**Provided information**
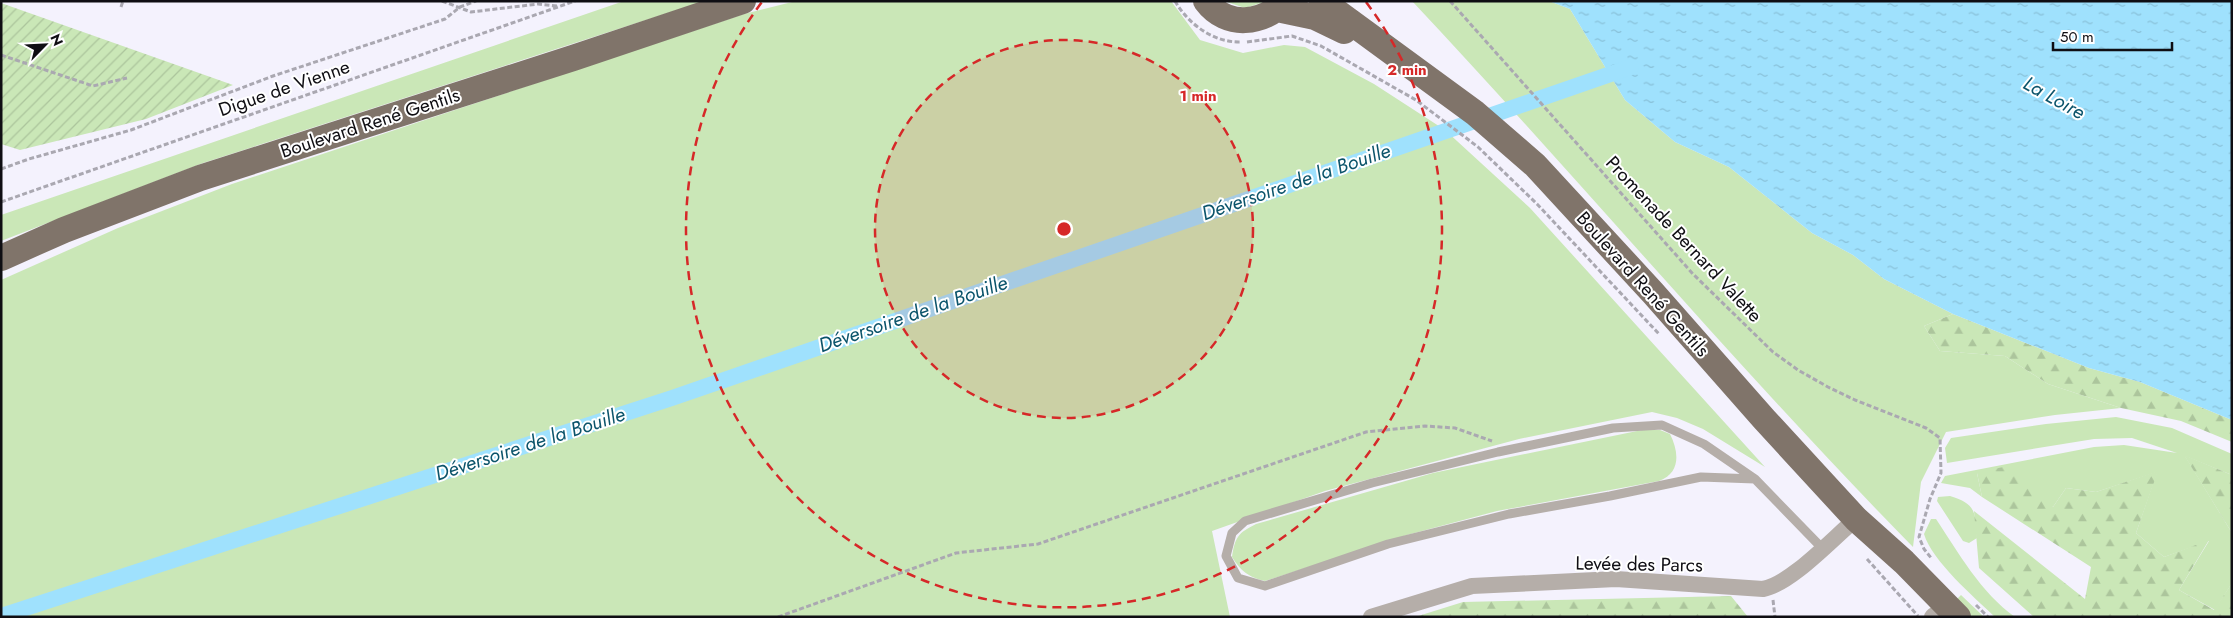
<svg xmlns="http://www.w3.org/2000/svg" width="2233" height="618" font-family="Jost,sans-serif">
<style>
.grass{fill:#cae7b7}
.forest{fill:url(#forest-firs)}
.garden{fill:url(#garden-furrows)}
.water{fill:url(#water-ripples)}
.lines{fill:none;stroke-linecap:round;stroke-linejoin:round}
.canal{stroke:#9fe1fd;stroke-width:16}
.path{stroke:#aaa8b1;stroke-width:3;stroke-dasharray:5 2.5;stroke-linecap:butt}
.lane{stroke:#b5aea9;stroke-width:9}
.street{stroke:#b5aea9;stroke-width:16}
.primary{stroke:#80746a;stroke-width:26}
.ring{fill:none;stroke:#d62828;stroke-width:2.5;stroke-dasharray:9 6}
.labels{text-anchor:middle;dominant-baseline:central;stroke-width:4;stroke-linejoin:round;paint-order:stroke}
.street-label{font-size:19px;fill:#0f0e13;stroke:#fff}
.water-label{font-size:20px;font-style:italic;fill:#0b546b;stroke:#fff}
.centre{fill:#d62828;stroke:#fff;stroke-width:2.5}
.ring-label{font-size:15px;text-anchor:middle;font-weight:bold;fill:#d62828;stroke:#fff;stroke-width:4;stroke-linejoin:round;paint-order:stroke}
</style>
<defs>
<pattern id="forest-firs" width="22" height="20" patternUnits="userSpaceOnUse" patternTransform="scale(1.25)"><rect width="22" height="20" fill="#cae7b7"/><path d="M5 1l3.5 6h-7zM16 11l3.5 6h-7z" fill="#acc59c"/></pattern>
<pattern id="garden-furrows" width="10" height="10" patternUnits="userSpaceOnUse" patternTransform="scale(1.25)"><rect width="10" height="10" fill="#cae7b7"/><path d="M-1 1l2-2M0 10L10 0M9 11l2-2" fill="none" stroke="#acc59c"/></pattern>
<pattern id="water-ripples" width="26" height="14" patternUnits="userSpaceOnUse" patternTransform="scale(1.25)"><rect width="26" height="14" fill="#9fe1fd"/><path d="M2 4q2-2 4 0t4 0M15 11q2-2 4 0t4 0" fill="none" stroke="#88c0d8"/></pattern>
</defs>
<rect width="100%" height="100%" fill="#f4f2fd"/>
<path class="grass" d="M624 1H705L203 163 1 241V215Z
M796 1H1171L1200 40 1243 53 1284 45 1305 47 1374 84 1445 130 1530 208 1765 467 1703 429 1677 418 1652 412 1519 439 1325 491 1212 531 1230 617H1V280L118 228 232 184 744 14Z
M1224 1H1267L1245 8Z
M1412 1H1549L1570 9 1625 100 1675 142 1729 167 1812 233 1853 255 1884 279 1953 314 1924 326 1940 351 2005 356 2048 384 2121 408 2055 415 1946 432 1921 482 1913 547C1740 371 1581 181 1412 1Z
M2116 417 2172 428 2232 454V475L2185 456 2232 533V583L2215 610 2179 590 2209 541 2164 557 2136 533 2157 472 2096 492 2066 488 2053 507 1977 473 1982 497 1970 488 1941 483 1945 476 2094 447 2124 445 2177 453 2132 438 2094 439 1947 463 1945 448 1951 438 2046 424Z
M1642 430H1660L1670 434C1679 452 1681 473 1659 481L1497 511 1407 535 1265 581C1248 577 1241 571 1232 557 1235 537 1238 533 1256 524L1433 473Z
M1950 496C1977 504 1975 513 1977 538L1969 543 1963 541 1937 501 1938 497Z
M1931 519H1936C1958 552 1981 593 2015 617H1995C1974 597 1932 561 1924 534Z
M1961 595 1984 617H1972L1966 608 1953 603Z"/>
<path class="forest" d="M1953 314 2089 368 2140 382 2232 420V442L2181 421 2121 408 2048 384 2005 356 1940 351 1924 326Z
M2184 455 2232 475V533Z
M2016 464 2053 507 2066 488 2096 492 2158 471 2136 533 2164 557 2209 540 2179 590 2214 610 2232 583V617H2034L1979 568 1974 511 2085 599 2091 567 1982 497 1977 473Z
M1731 596 1748 617H1415L1463 602Z"/>
<path class="garden" d="M1 3 233 85 146 119 20 150 1 144Z"/>
<path class="water" d="M1549 1H2232V420L2140 382 2089 368 1953 314 1884 279 1853 255 1812 233 1729 167 1675 142 1625 100 1570 9Z"/>
<g class="lines">
<path class="canal" d="M1 616 672 398 1631 67"/>
<path class="path" d="M442 1 471 12 538 4 557 6
M1175 1C1188 24 1214 43 1241 42
M1450 1 1693 274 1773 352 1798 370 1828 387 1855 400 1926 428 1940 438 1941 473 1930 499 1919 537 1924 549 1932 559
M121 7 123 1
M1247 42 1292 36 1321 46 1416 100 1478 147 1537 204 1659 334
M1 55 93 86 127 78
M1 169 29 159 131 130 273 76 445 19 460 7 476 1
M1 202 575 1
M1867 559 1918 616
M1773 600 1775 617
M1976 605 1988 617
M778 617 956 553 1038 544 1366 432 1425 426 1455 428 1492 441"/>
<path class="lane" d="M1755 479 1701 477 1610 496 1509 514 1388 544 1265 586 1238 578 1226 556 1232 533 1245 521 1372 483 1498 452 1613 428 1662 425 1704 444 1755 479 1822 548"/>
<path class="street" d="M1371 617 1472 586 1616 579 1763 589C1791 584 1833 538 1856 519
M1932 617 1934 615"/>
<path class="primary" d="M1206 1C1227 29 1263 24 1285 1
M1322 1 1475 113 1535 165 1653 293 1764 419 1856 519 1904 562 1958 617
M1277 9 1315 17 1344 31
M1 258 64 230 200 178 573 58 743 1"/>
</g>
<circle cx="1064" cy="229" r="189" fill="#d62828" fill-opacity=".12"/>
<g class="ring">
<circle cx="1064" cy="229" r="189"/>
<path d="M1366 2A378 378 0 1 1 762 2"/>
</g>
<g class="labels">
<g class="street-label">
<text transform="translate(284 88) rotate(-19)">Digue de Vienne</text>
<text transform="translate(370 123) rotate(-18)">Boulevard René Gentils</text>
<text transform="translate(1684 239) rotate(47)">Promenade Bernard Valette</text>
<text transform="translate(1643 284) rotate(48)">Boulevard René Gentils</text>
<text transform="translate(1639 564) rotate(1)">Levée des Parcs</text>
</g>
<g class="water-label">
<text transform="translate(2054 98) rotate(29)">La Loire</text>
<text transform="translate(1296 182) rotate(-19)">Déversoire de la Bouille</text>
<text transform="translate(913 314) rotate(-19)">Déversoire de la Bouille</text>
<text transform="translate(530 444) rotate(-18)">Déversoire de la Bouille</text>
</g>
</g>
<circle cx="1064" cy="229" r="8" class="centre"/>
<g class="ring-label">
<text x="1407" y="75">2 min</text>
<text x="1198" y="101">1 min</text>
</g>
<rect width="2233" height="618" fill="none" stroke="#0f0e13" stroke-width="5"/>
<g transform="translate(45 45) rotate(66)" stroke="#ffffff" stroke-width="4" paint-order="stroke">
<path d="M0-4L9 19L0 12L-9 19Z" fill="#0f0e13"/>
<text y="-8" font-size="14" font-weight="bold" text-anchor="middle" fill="#0f0e13">N</text>
</g>
<path d="M2053 42v8h119v-8" fill="none" stroke="#0f0e13" stroke-width="2.5"/>
<text x="2060" y="42" font-size="15" fill="#0f0e13" stroke="#ffffff" stroke-width="4" paint-order="stroke">50 m</text>
</svg>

**What you are asked to do**
A word-for-word copy of all the data is required, minus the pictures.

**Task response**
<svg xmlns="http://www.w3.org/2000/svg" width="2233" height="618" font-family="Jost,sans-serif">
<style>
.grass{fill:#cae7b7}
.forest{fill:url(#forest-firs)}
.garden{fill:url(#garden-furrows)}
.water{fill:url(#water-ripples)}
.lines{fill:none;stroke-linecap:round;stroke-linejoin:round}
.canal{stroke:#9fe1fd;stroke-width:16}
.path{stroke:#aaa8b1;stroke-width:3;stroke-dasharray:5 2.5;stroke-linecap:butt}
.lane{stroke:#b5aea9;stroke-width:9}
.street{stroke:#b5aea9;stroke-width:16}
.primary{stroke:#80746a;stroke-width:26}
.ring{fill:none;stroke:#d62828;stroke-width:2.5;stroke-dasharray:9 6}
.labels{text-anchor:middle;dominant-baseline:central;stroke-width:4;stroke-linejoin:round;paint-order:stroke}
.street-label{font-size:19px;fill:#0f0e13;stroke:#fff}
.water-label{font-size:20px;font-style:italic;fill:#0b546b;stroke:#fff}
.centre{fill:#d62828;stroke:#fff;stroke-width:2.5}
.ring-label{font-size:15px;text-anchor:middle;font-weight:bold;fill:#d62828;stroke:#fff;stroke-width:4;stroke-linejoin:round;paint-order:stroke}
</style>
<defs>
<pattern id="forest-firs" width="22" height="20" patternUnits="userSpaceOnUse" patternTransform="scale(1.25)"><rect width="22" height="20" fill="#cae7b7"/><path d="M5 1l3.5 6h-7zM16 11l3.5 6h-7z" fill="#acc59c"/></pattern>
<pattern id="garden-furrows" width="10" height="10" patternUnits="userSpaceOnUse" patternTransform="scale(1.25)"><rect width="10" height="10" fill="#cae7b7"/><path d="M-1 1l2-2M0 10L10 0M9 11l2-2" fill="none" stroke="#acc59c"/></pattern>
<pattern id="water-ripples" width="26" height="14" patternUnits="userSpaceOnUse" patternTransform="scale(1.25)"><rect width="26" height="14" fill="#9fe1fd"/><path d="M2 4q2-2 4 0t4 0M15 11q2-2 4 0t4 0" fill="none" stroke="#88c0d8"/></pattern>
</defs>
<rect width="100%" height="100%" fill="#f4f2fd"/>
<path class="grass" d="M624 1H705L203 163 1 241V215Z
M796 1H1171L1200 40 1243 53 1284 45 1305 47 1374 84 1445 130 1530 208 1765 467 1703 429 1677 418 1652 412 1519 439 1325 491 1212 531 1230 617H1V280L118 228 232 184 744 14Z
M1224 1H1267L1245 8Z
M1412 1H1549L1570 9 1625 100 1675 142 1729 167 1812 233 1853 255 1884 279 1953 314 1924 326 1940 351 2005 356 2048 384 2121 408 2055 415 1946 432 1921 482 1913 547C1740 371 1581 181 1412 1Z
M2116 417 2172 428 2232 454V475L2185 456 2232 533V583L2215 610 2179 590 2209 541 2164 557 2136 533 2157 472 2096 492 2066 488 2053 507 1977 473 1982 497 1970 488 1941 483 1945 476 2094 447 2124 445 2177 453 2132 438 2094 439 1947 463 1945 448 1951 438 2046 424Z
M1642 430H1660L1670 434C1679 452 1681 473 1659 481L1497 511 1407 535 1265 581C1248 577 1241 571 1232 557 1235 537 1238 533 1256 524L1433 473Z
M1950 496C1977 504 1975 513 1977 538L1969 543 1963 541 1937 501 1938 497Z
M1931 519H1936C1958 552 1981 593 2015 617H1995C1974 597 1932 561 1924 534Z
M1961 595 1984 617H1972L1966 608 1953 603Z"/>
<path class="forest" d="M1953 314 2089 368 2140 382 2232 420V442L2181 421 2121 408 2048 384 2005 356 1940 351 1924 326Z
M2184 455 2232 475V533Z
M2016 464 2053 507 2066 488 2096 492 2158 471 2136 533 2164 557 2209 540 2179 590 2214 610 2232 583V617H2034L1979 568 1974 511 2085 599 2091 567 1982 497 1977 473Z
M1731 596 1748 617H1415L1463 602Z"/>
<path class="garden" d="M1 3 233 85 146 119 20 150 1 144Z"/>
<path class="water" d="M1549 1H2232V420L2140 382 2089 368 1953 314 1884 279 1853 255 1812 233 1729 167 1675 142 1625 100 1570 9Z"/>
<g class="lines">
<path class="canal" d="M1 616 672 398 1631 67"/>
<path class="path" d="M442 1 471 12 538 4 557 6
M1175 1C1188 24 1214 43 1241 42
M1450 1 1693 274 1773 352 1798 370 1828 387 1855 400 1926 428 1940 438 1941 473 1930 499 1919 537 1924 549 1932 559
M121 7 123 1
M1247 42 1292 36 1321 46 1416 100 1478 147 1537 204 1659 334
M1 55 93 86 127 78
M1 169 29 159 131 130 273 76 445 19 460 7 476 1
M1 202 575 1
M1867 559 1918 616
M1773 600 1775 617
M1976 605 1988 617
M778 617 956 553 1038 544 1366 432 1425 426 1455 428 1492 441"/>
<path class="lane" d="M1755 479 1701 477 1610 496 1509 514 1388 544 1265 586 1238 578 1226 556 1232 533 1245 521 1372 483 1498 452 1613 428 1662 425 1704 444 1755 479 1822 548"/>
<path class="street" d="M1371 617 1472 586 1616 579 1763 589C1791 584 1833 538 1856 519
M1932 617 1934 615"/>
<path class="primary" d="M1206 1C1227 29 1263 24 1285 1
M1322 1 1475 113 1535 165 1653 293 1764 419 1856 519 1904 562 1958 617
M1277 9 1315 17 1344 31
M1 258 64 230 200 178 573 58 743 1"/>
</g>
<circle cx="1064" cy="229" r="189" fill="#d62828" fill-opacity=".12"/>
<g class="ring">
<circle cx="1064" cy="229" r="189"/>
<path d="M1366 2A378 378 0 1 1 762 2"/>
</g>
<g class="labels">
<g class="street-label">
<text transform="translate(284 88) rotate(-19)">Digue de Vienne</text>
<text transform="translate(370 123) rotate(-18)">Boulevard René Gentils</text>
<text transform="translate(1684 239) rotate(47)">Promenade Bernard Valette</text>
<text transform="translate(1643 284) rotate(48)">Boulevard René Gentils</text>
<text transform="translate(1639 564) rotate(1)">Levée des Parcs</text>
</g>
<g class="water-label">
<text transform="translate(2054 98) rotate(29)">La Loire</text>
<text transform="translate(1296 182) rotate(-19)">Déversoire de la Bouille</text>
<text transform="translate(913 314) rotate(-19)">Déversoire de la Bouille</text>
<text transform="translate(530 444) rotate(-18)">Déversoire de la Bouille</text>
</g>
</g>
<circle cx="1064" cy="229" r="8" class="centre"/>
<g class="ring-label">
<text x="1407" y="75">2 min</text>
<text x="1198" y="101">1 min</text>
</g>
<rect width="2233" height="618" fill="none" stroke="#0f0e13" stroke-width="5"/>
<g transform="translate(45 45) rotate(66)" stroke="#ffffff" stroke-width="4" paint-order="stroke">
<path d="M0-4L9 19L0 12L-9 19Z" fill="#0f0e13"/>
<text y="-8" font-size="14" font-weight="bold" text-anchor="middle" fill="#0f0e13">N</text>
</g>
<path d="M2053 42v8h119v-8" fill="none" stroke="#0f0e13" stroke-width="2.5"/>
<text x="2060" y="42" font-size="15" fill="#0f0e13" stroke="#ffffff" stroke-width="4" paint-order="stroke">50 m</text>
</svg>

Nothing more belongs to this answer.